Uma grande inversão na ordem das coisas está para acontecer. De acordo com Lucas 6:20s., os pobres ficarão felizes, os famintos serão saciados e os que choram rirão. Só a vinda do reino de Deus pode gerar o poder de produzir tal miraculosa reviravolta no mundo humano. No entanto, o propósito de tais eventos-sinal é apontar para a vinda de Deus e do domínio de Deus, e não focalizar uma nova ordem social como bem último em si mesma.

Na mensagem de Jesus, o reino de Deus nunca deixa de ser mistério. Ele nunca ofereceu uma definição ou uma descrição direta. A ética de Jesus está carregada de pressuposições escatológicas; ela faz sentido como uma moralidade que prefigura a nova realidade do reino de Deus que se aproxima. Quando posta em operação num contexto terreno, a ética de Jesus visa funcionar como sinal do reino que vem.
Seu propósito não era transmitir informação sobre o reino, como outros visionários apocalípticos tinham feito com vívidos detalhes. Era, antes, convencer seus ouvintes de que estava mais do que na hora de se aprontar para a vinda de Deus.

Um dos mais acalorados debates da moderna pesquisa do N.T. tem girado em torno da pergunta se Jesus esperava a chegada do reino no futuro muito próximo ou se já estava sendo realizado no presente. A maioria dos especialistas concorda, todavia, que, decididamente, a maior parte das passagens que podem ser atribuídas ao Jesus histórico retrata o reino de Deus como uma grandeza que chegou tão perto que tem um impacto presente.

Jesus olhava para a frente, para a salvação que o reino vindouro traria; a igreja primitiva olhava para trás, para ele como o Cristo que já tinha tornado o reino presente. Não obstante essa orientação para o passado, a igreja primitiva também se voltava para a frente, esperando uma consumação futura.

As curas milagrosas e os exorcismos de demônios por ele praticados eram sinais adiantados do reino que vem. Obviamente, o reino de Deus ainda não tinha sido estabelecido aqui e agora. Agora há pessoas pobres e famintas. Quando o reino vier, sua miséria será removida. Agora elas sofrem; em breve exultarão.
Quem ensina que o reino já foi realizado no tempo de Jesus transforma numa farsa o amor de Jesus pelos pobres, oprimidos, famintos, enlutados, doentes, sobrecarregados, alienados, etc. Jesus prometeu a todas essas pessoas que o reino viria em breve para mudar sua sina.

Daqui surge uma outra questão, Jesus não era um quietista, oferecendo consolo barato às pessoas cuja situação deplorava, mas em relação à qual nada fazia. Há cristãos que querem tomar a cruz e seguir Jesus, porém não têm esperança de alterar as condições que criam pobreza e opressão. Recomendando sofrimento paciente neste mundo, prometem uma recompensa celestial no outro mundo. Mas, Jesus, pelo contrário, fez o que pode para trazer o poder do domínio de Deus aqui para a terra.

## Tarefa 1
Traduza para o inglês esta frase do trecho sobre o reino de Deus: "Na mensagem de Jesus, o reino de Deus nunca deixa de ser mistério."

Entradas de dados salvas
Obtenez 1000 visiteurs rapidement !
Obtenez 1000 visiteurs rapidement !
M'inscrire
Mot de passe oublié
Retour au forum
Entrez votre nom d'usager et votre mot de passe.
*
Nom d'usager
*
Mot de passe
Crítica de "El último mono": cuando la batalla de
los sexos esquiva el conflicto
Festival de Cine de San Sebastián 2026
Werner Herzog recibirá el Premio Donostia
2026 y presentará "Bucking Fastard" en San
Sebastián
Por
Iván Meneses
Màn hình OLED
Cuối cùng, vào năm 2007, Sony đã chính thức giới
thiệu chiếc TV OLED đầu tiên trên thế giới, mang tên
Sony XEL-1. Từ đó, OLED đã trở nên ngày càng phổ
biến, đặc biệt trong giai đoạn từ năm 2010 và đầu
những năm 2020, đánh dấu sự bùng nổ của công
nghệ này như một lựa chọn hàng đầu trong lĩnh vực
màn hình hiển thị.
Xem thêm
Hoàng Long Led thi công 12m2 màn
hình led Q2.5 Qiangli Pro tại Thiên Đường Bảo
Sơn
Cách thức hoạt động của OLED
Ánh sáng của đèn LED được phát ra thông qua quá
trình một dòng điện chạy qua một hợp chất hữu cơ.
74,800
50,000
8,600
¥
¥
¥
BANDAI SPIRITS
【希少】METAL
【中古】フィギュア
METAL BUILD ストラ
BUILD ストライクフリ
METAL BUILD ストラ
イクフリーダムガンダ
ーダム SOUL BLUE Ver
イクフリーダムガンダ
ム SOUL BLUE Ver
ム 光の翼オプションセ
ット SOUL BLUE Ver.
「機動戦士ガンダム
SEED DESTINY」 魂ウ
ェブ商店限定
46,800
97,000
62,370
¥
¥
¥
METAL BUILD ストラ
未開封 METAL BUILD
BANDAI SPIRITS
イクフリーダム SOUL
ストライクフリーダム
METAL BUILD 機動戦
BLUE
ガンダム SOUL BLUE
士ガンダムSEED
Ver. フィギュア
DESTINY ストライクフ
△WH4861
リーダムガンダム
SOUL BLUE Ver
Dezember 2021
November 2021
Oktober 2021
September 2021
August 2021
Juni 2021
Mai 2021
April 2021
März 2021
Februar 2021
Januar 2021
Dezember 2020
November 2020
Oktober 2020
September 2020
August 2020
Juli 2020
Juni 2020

## Tarefa 2
Conte as linhas dos dados salvos que contêm a palavra "passe". Responda somente com o número.

## Resolução 1
In Jesus's message, the kingdom of God never ceases to be a mystery.

## Resolução 2
3